§ **Task directions**: When you write out the entries, keep every line exactly as it appears.

###

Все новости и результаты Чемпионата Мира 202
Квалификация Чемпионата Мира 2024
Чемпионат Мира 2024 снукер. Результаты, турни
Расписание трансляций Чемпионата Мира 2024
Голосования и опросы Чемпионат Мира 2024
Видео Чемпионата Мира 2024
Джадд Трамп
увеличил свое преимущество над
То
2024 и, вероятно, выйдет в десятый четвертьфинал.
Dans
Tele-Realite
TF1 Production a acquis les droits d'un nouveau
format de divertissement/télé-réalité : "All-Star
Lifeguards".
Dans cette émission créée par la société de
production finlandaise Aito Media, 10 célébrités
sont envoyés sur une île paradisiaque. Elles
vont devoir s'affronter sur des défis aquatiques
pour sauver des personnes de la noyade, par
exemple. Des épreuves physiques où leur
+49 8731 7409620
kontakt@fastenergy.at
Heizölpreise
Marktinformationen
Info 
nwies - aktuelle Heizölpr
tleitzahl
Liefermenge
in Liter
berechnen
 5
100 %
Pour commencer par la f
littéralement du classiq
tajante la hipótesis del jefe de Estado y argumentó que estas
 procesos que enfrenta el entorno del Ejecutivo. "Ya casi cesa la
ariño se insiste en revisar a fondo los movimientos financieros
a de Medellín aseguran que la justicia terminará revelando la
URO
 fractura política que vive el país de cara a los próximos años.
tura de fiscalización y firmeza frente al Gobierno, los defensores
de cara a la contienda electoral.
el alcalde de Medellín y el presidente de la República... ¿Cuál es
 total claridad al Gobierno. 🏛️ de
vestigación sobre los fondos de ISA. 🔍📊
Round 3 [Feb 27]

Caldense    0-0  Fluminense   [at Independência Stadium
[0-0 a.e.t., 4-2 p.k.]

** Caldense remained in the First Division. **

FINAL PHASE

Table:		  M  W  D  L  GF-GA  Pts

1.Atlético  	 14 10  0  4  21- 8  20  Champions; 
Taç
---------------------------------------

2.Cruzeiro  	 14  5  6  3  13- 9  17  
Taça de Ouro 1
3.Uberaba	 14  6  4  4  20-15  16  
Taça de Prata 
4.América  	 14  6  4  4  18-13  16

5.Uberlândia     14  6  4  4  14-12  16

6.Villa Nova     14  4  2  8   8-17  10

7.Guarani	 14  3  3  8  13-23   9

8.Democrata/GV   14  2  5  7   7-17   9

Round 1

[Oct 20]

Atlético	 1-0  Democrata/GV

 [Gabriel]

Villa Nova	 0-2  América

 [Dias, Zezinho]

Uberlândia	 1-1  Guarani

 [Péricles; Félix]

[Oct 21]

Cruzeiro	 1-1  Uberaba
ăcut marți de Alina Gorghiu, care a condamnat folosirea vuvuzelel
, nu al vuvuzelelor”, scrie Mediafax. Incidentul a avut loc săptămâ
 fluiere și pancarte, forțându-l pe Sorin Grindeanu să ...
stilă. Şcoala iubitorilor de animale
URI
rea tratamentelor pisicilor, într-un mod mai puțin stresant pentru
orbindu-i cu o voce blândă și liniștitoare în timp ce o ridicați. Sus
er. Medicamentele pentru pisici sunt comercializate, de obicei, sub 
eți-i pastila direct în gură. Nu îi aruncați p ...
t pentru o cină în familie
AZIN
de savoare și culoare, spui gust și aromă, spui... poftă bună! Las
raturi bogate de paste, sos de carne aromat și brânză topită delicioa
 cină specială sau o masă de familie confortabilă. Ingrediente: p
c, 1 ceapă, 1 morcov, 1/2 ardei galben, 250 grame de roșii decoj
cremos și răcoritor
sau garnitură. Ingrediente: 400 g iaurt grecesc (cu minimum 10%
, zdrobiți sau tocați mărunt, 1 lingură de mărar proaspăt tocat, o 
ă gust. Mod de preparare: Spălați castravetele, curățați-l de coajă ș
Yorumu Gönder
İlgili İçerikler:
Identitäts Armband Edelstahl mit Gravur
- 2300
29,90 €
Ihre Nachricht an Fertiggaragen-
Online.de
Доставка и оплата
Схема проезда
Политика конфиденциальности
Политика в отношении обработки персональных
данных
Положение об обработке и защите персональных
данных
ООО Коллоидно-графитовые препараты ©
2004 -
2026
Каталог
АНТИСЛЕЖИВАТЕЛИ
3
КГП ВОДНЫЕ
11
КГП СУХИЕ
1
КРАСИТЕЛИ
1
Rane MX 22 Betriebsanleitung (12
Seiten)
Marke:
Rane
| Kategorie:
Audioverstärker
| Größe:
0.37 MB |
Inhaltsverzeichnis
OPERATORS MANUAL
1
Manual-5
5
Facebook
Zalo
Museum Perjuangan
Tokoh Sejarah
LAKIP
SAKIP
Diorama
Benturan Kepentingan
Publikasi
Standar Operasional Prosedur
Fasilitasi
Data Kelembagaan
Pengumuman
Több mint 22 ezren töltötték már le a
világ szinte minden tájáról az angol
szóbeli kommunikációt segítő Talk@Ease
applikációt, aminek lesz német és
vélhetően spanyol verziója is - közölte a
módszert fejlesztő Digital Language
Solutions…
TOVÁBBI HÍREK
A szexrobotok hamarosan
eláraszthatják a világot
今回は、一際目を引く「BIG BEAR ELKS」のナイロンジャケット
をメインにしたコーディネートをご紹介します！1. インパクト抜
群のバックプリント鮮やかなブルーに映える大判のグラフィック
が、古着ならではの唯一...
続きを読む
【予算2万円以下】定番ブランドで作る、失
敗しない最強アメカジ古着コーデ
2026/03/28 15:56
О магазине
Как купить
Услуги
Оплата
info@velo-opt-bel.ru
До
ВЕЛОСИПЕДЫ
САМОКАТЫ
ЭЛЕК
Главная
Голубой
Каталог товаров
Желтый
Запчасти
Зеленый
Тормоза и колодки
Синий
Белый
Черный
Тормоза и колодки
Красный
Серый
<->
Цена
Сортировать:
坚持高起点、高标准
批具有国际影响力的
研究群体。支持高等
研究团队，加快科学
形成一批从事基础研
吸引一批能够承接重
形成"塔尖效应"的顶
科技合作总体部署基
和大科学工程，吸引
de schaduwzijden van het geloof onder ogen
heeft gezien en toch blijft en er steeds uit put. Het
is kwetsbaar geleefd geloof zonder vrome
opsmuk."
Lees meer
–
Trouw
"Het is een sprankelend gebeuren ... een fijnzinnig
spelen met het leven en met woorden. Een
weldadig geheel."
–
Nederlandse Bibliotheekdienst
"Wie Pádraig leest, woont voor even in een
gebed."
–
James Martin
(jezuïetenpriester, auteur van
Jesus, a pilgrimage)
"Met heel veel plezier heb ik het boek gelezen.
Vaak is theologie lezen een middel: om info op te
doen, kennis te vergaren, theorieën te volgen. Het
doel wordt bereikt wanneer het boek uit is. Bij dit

###

§ **Response to the exercise**:
Все новости и результаты Чемпионата Мира 202
Квалификация Чемпионата Мира 2024
Чемпионат Мира 2024 снукер. Результаты, турни
Расписание трансляций Чемпионата Мира 2024
Голосования и опросы Чемпионат Мира 2024
Видео Чемпионата Мира 2024
Джадд Трамп
увеличил свое преимущество над
То
2024 и, вероятно, выйдет в десятый четвертьфинал.
Dans
Tele-Realite
TF1 Production a acquis les droits d'un nouveau
format de divertissement/télé-réalité : "All-Star
Lifeguards".
Dans cette émission créée par la société de
production finlandaise Aito Media, 10 célébrités
sont envoyés sur une île paradisiaque. Elles
vont devoir s'affronter sur des défis aquatiques
pour sauver des personnes de la noyade, par
exemple. Des épreuves physiques où leur
+49 8731 7409620
kontakt@fastenergy.at
Heizölpreise
Marktinformationen
Info 
nwies - aktuelle Heizölpr
tleitzahl
Liefermenge
in Liter
berechnen
 5
100 %
Pour commencer par la f
littéralement du classiq
tajante la hipótesis del jefe de Estado y argumentó que estas
 procesos que enfrenta el entorno del Ejecutivo. "Ya casi cesa la
ariño se insiste en revisar a fondo los movimientos financieros
a de Medellín aseguran que la justicia terminará revelando la
URO
 fractura política que vive el país de cara a los próximos años.
tura de fiscalización y firmeza frente al Gobierno, los defensores
de cara a la contienda electoral.
el alcalde de Medellín y el presidente de la República... ¿Cuál es
 total claridad al Gobierno. 🏛️ de
vestigación sobre los fondos de ISA. 🔍📊
Round 3 [Feb 27]

Caldense    0-0  Fluminense   [at Independência Stadium
[0-0 a.e.t., 4-2 p.k.]

** Caldense remained in the First Division. **

FINAL PHASE

Table:		  M  W  D  L  GF-GA  Pts

1.Atlético  	 14 10  0  4  21- 8  20  Champions; 
Taç
---------------------------------------

2.Cruzeiro  	 14  5  6  3  13- 9  17  
Taça de Ouro 1
3.Uberaba	 14  6  4  4  20-15  16  
Taça de Prata 
4.América  	 14  6  4  4  18-13  16

5.Uberlândia     14  6  4  4  14-12  16

6.Villa Nova     14  4  2  8   8-17  10

7.Guarani	 14  3  3  8  13-23   9

8.Democrata/GV   14  2  5  7   7-17   9

Round 1

[Oct 20]

Atlético	 1-0  Democrata/GV

 [Gabriel]

Villa Nova	 0-2  América

 [Dias, Zezinho]

Uberlândia	 1-1  Guarani

 [Péricles; Félix]

[Oct 21]

Cruzeiro	 1-1  Uberaba
ăcut marți de Alina Gorghiu, care a condamnat folosirea vuvuzelel
, nu al vuvuzelelor”, scrie Mediafax. Incidentul a avut loc săptămâ
 fluiere și pancarte, forțându-l pe Sorin Grindeanu să ...
stilă. Şcoala iubitorilor de animale
URI
rea tratamentelor pisicilor, într-un mod mai puțin stresant pentru
orbindu-i cu o voce blândă și liniștitoare în timp ce o ridicați. Sus
er. Medicamentele pentru pisici sunt comercializate, de obicei, sub 
eți-i pastila direct în gură. Nu îi aruncați p ...
t pentru o cină în familie
AZIN
de savoare și culoare, spui gust și aromă, spui... poftă bună! Las
raturi bogate de paste, sos de carne aromat și brânză topită delicioa
 cină specială sau o masă de familie confortabilă. Ingrediente: p
c, 1 ceapă, 1 morcov, 1/2 ardei galben, 250 grame de roșii decoj
cremos și răcoritor
sau garnitură. Ingrediente: 400 g iaurt grecesc (cu minimum 10%
, zdrobiți sau tocați mărunt, 1 lingură de mărar proaspăt tocat, o 
ă gust. Mod de preparare: Spălați castravetele, curățați-l de coajă ș
Yorumu Gönder
İlgili İçerikler:
Identitäts Armband Edelstahl mit Gravur
- 2300
29,90 €
Ihre Nachricht an Fertiggaragen-
Online.de
Доставка и оплата
Схема проезда
Политика конфиденциальности
Политика в отношении обработки персональных
данных
Положение об обработке и защите персональных
данных
ООО Коллоидно-графитовые препараты ©
2004 -
2026
Каталог
АНТИСЛЕЖИВАТЕЛИ
3
КГП ВОДНЫЕ
11
КГП СУХИЕ
1
КРАСИТЕЛИ
1
Rane MX 22 Betriebsanleitung (12
Seiten)
Marke:
Rane
| Kategorie:
Audioverstärker
| Größe:
0.37 MB |
Inhaltsverzeichnis
OPERATORS MANUAL
1
Manual-5
5
Facebook
Zalo
Museum Perjuangan
Tokoh Sejarah
LAKIP
SAKIP
Diorama
Benturan Kepentingan
Publikasi
Standar Operasional Prosedur
Fasilitasi
Data Kelembagaan
Pengumuman
Több mint 22 ezren töltötték már le a
világ szinte minden tájáról az angol
szóbeli kommunikációt segítő Talk@Ease
applikációt, aminek lesz német és
vélhetően spanyol verziója is - közölte a
módszert fejlesztő Digital Language
Solutions…
TOVÁBBI HÍREK
A szexrobotok hamarosan
eláraszthatják a világot
今回は、一際目を引く「BIG BEAR ELKS」のナイロンジャケット
をメインにしたコーディネートをご紹介します！1. インパクト抜
群のバックプリント鮮やかなブルーに映える大判のグラフィック
が、古着ならではの唯一...
続きを読む
【予算2万円以下】定番ブランドで作る、失
敗しない最強アメカジ古着コーデ
2026/03/28 15:56
О магазине
Как купить
Услуги
Оплата
info@velo-opt-bel.ru
До
ВЕЛОСИПЕДЫ
САМОКАТЫ
ЭЛЕК
Главная
Голубой
Каталог товаров
Желтый
Запчасти
Зеленый
Тормоза и колодки
Синий
Белый
Черный
Тормоза и колодки
Красный
Серый
<->
Цена
Сортировать:
坚持高起点、高标准
批具有国际影响力的
研究群体。支持高等
研究团队，加快科学
形成一批从事基础研
吸引一批能够承接重
形成"塔尖效应"的顶
科技合作总体部署基
和大科学工程，吸引
de schaduwzijden van het geloof onder ogen
heeft gezien en toch blijft en er steeds uit put. Het
is kwetsbaar geleefd geloof zonder vrome
opsmuk."
Lees meer
–
Trouw
"Het is een sprankelend gebeuren ... een fijnzinnig
spelen met het leven en met woorden. Een
weldadig geheel."
–
Nederlandse Bibliotheekdienst
"Wie Pádraig leest, woont voor even in een
gebed."
–
James Martin
(jezuïetenpriester, auteur van
Jesus, a pilgrimage)
"Met heel veel plezier heb ik het boek gelezen.
Vaak is theologie lezen een middel: om info op te
doen, kennis te vergaren, theorieën te volgen. Het
doel wordt bereikt wanneer het boek uit is. Bij dit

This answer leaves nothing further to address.